East Liberty Circulation and Mobility Action Plan
East Liberty, a neighborhood in Pittsburgh, has seen major urban transformations since the mid-twentieth century. It was settled as a walkable neighborhood with short blocks, a continuous street grid, a commercial district, and good transit service. As the city lost businesses and residents to the suburbs in the 1960’s, the neighborhood experienced decline. It was inadvertently precipitated by a major urban renewal project that disrupted streets to create a highway-like ring road around the business district, destroyed over a thousand buildings to create large parking lots, and replaced hundreds of houses with subsidized high-rise apartment buildings. Forty years of disinvestment left the neighborhood with high rates of vacancy, neglect, and crime.

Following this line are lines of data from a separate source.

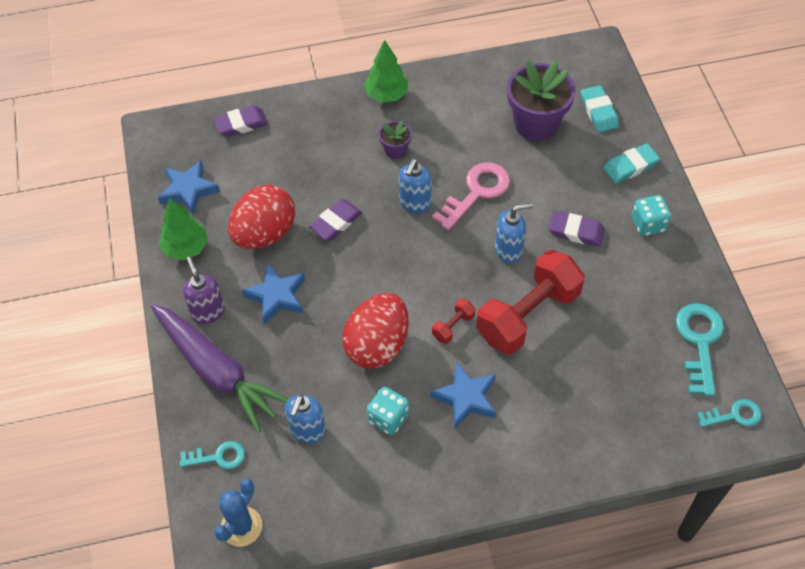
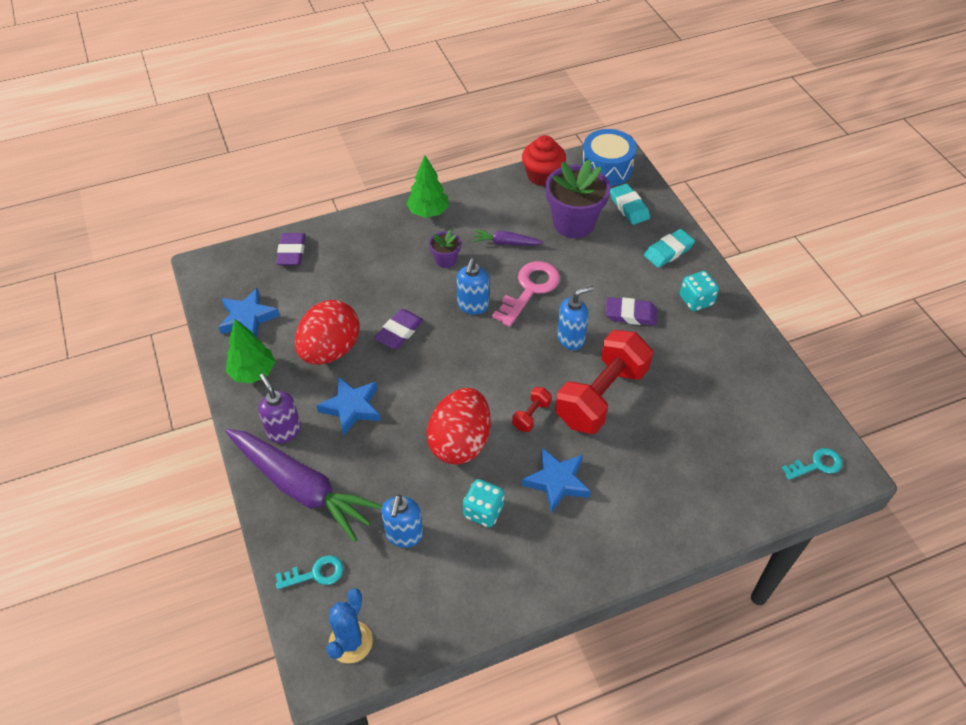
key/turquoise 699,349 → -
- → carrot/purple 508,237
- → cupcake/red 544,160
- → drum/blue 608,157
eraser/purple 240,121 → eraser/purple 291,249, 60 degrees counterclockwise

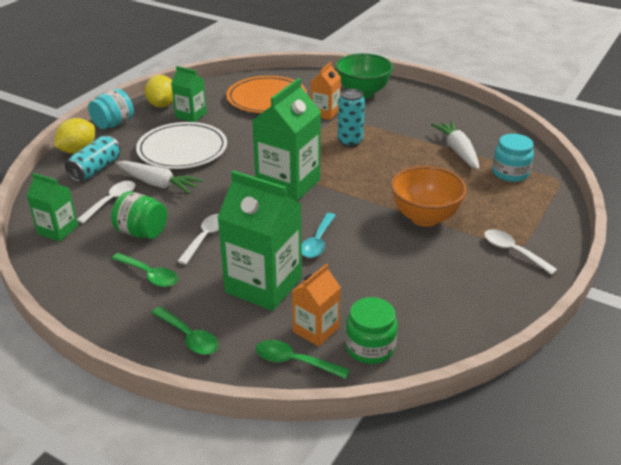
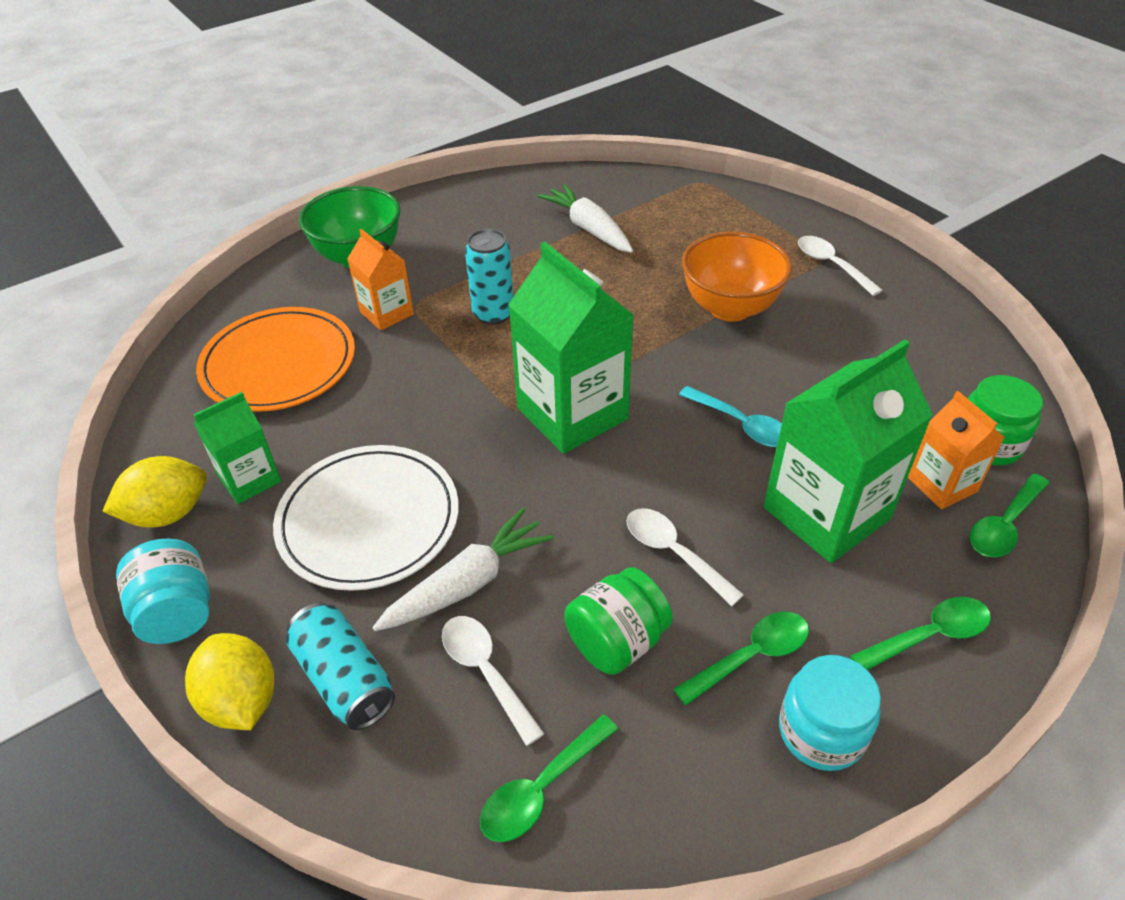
jar/turquoise 513,158 → jar/turquoise 830,713, relocated
carton/green 52,207 → spoon/green 549,778
lemon/yellow 159,91 → lemon/yellow 154,492, 45 degrees counterclockwise
carrot/white 455,145 → carrot/white 585,218, 45 degrees clockwise
spoon/white 521,252 → spoon/white 840,266, 75 degrees clockwise

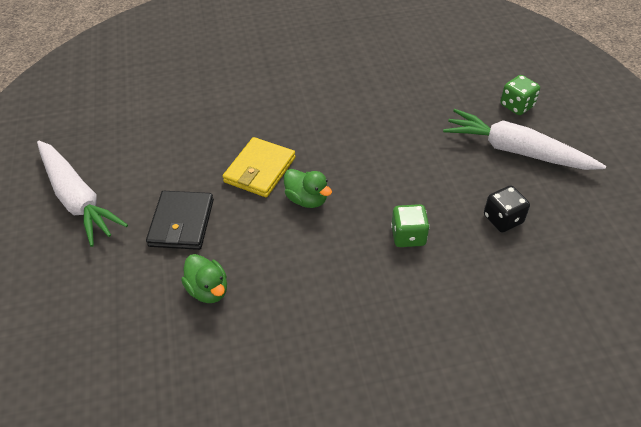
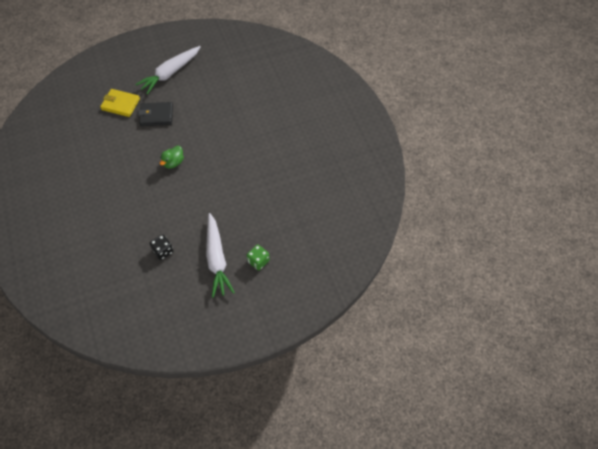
duck/green 204,278 → -
dice/green 410,225 → -
wallet/yellow 259,167 → wallet/yellow 120,103, relocated
carrot/white 524,139 → carrot/white 220,255, 150 degrees clockwise

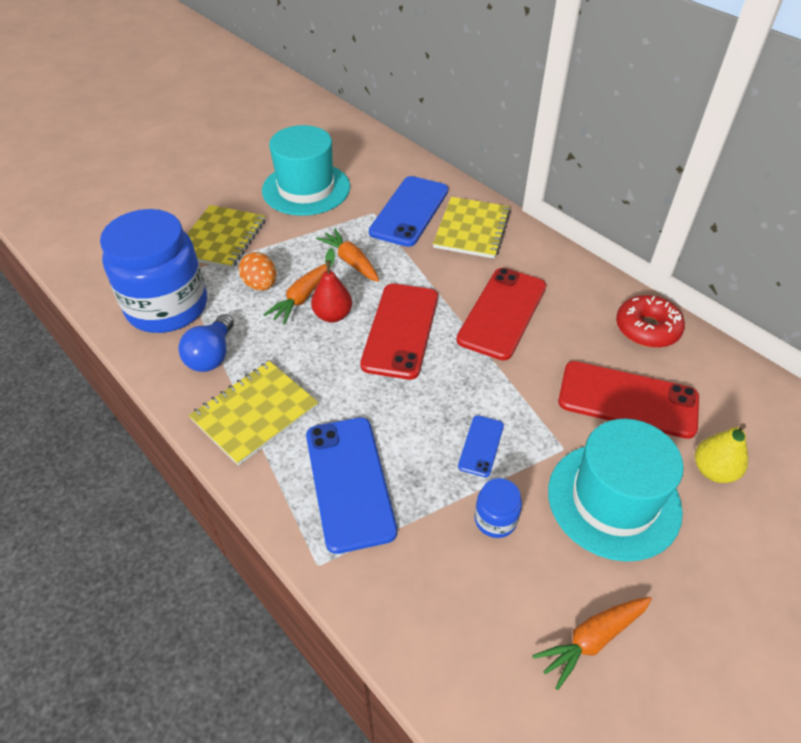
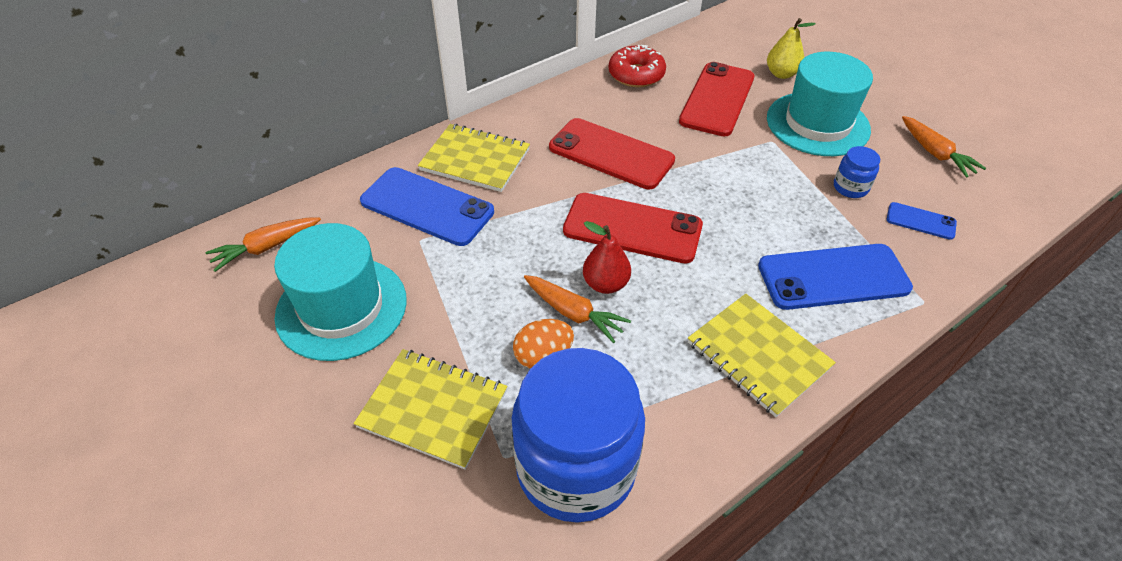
light bulb/blue 206,343 → -
carrot/orange 347,255 → carrot/orange 263,245, relocated
phone/blue 481,446 → phone/blue 922,221, relocated

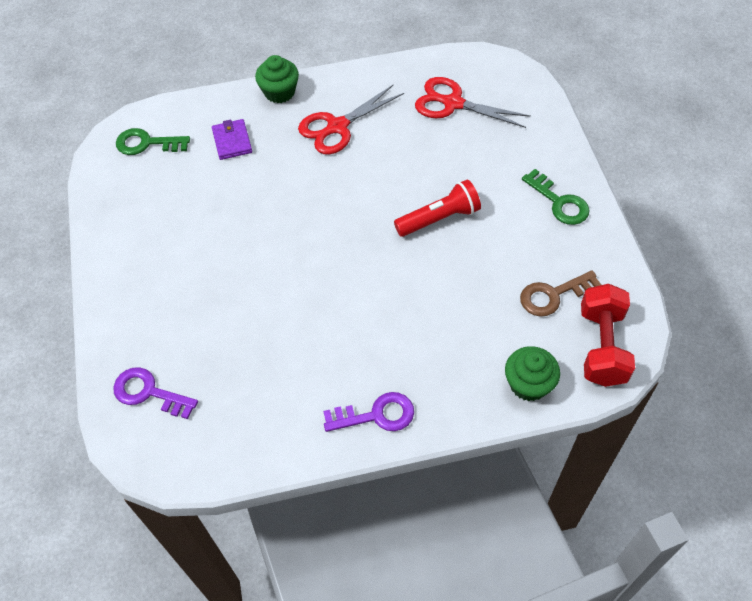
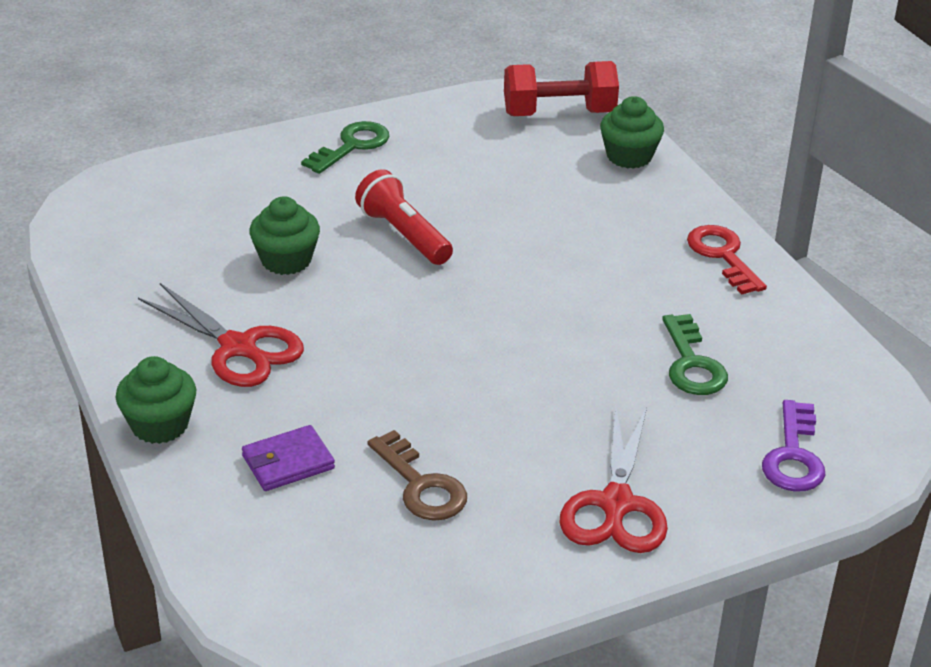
- → cupcake/green 284,235
key/green 153,141 → key/green 695,354, relocated
scissors/red 473,102 → scissors/red 614,480, relocated
key/brown 560,293 → key/brown 417,475, relocated
key/purple 368,412 → key/red 727,260

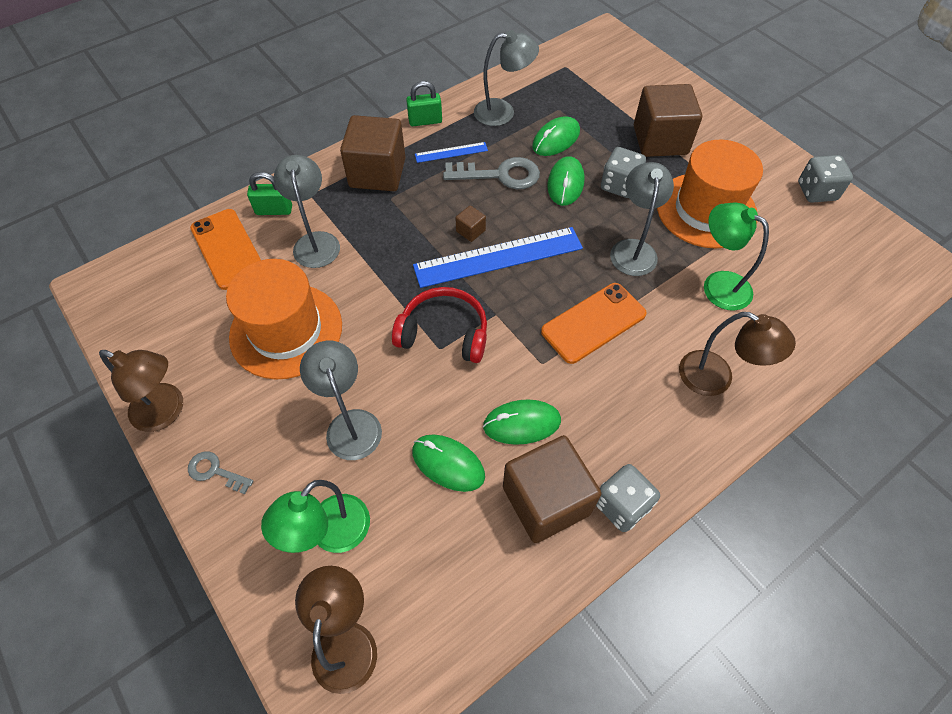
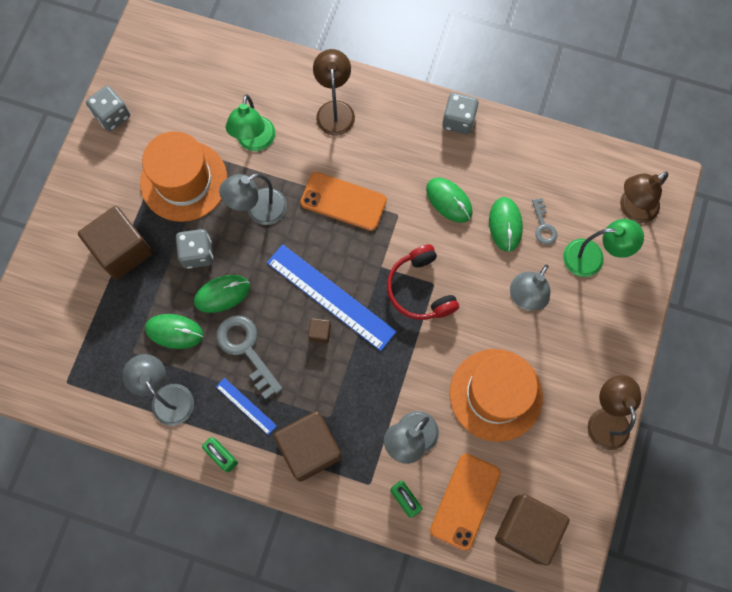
key/grey 221,473 → key/grey 544,221, relocated
cube/brown 552,489 → cube/brown 532,530, relocated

Beginning with the Community Plan in 1999, East Liberty has been engaged in a multi-faceted community development effort, which has involved ongoing community-based planning. East Liberty Development, Inc. (ELDI), its non-profit community development organization, has worked with the local Chamber of Commerce and other community partners to bring back businesses, build mixed-income housing, and improve community amenities. Depressed property values have risen and crime rates have fallen. Private developers have started to invest in new commercial, residential, and mixed-use projects.
With the marked increase in commercial activities and residential population, traffic and parking issues are becoming more critical. In fact, those issues are the highest priority of the community’s ongoing concerns for good circulation and mobility, which have been discussed since the planning process began in 1999. The most recent community plan update in 2011 reinforced the importance of safe and effective access throughout the neighborhood. Accordingly, East Liberty Development Inc. engaged the Remaking Cities Institute from Carnegie Mellon University (RCI) to study walkability and accessibility and Walker Parking Consultants to study parking, focusing primarily on the business district in East Liberty.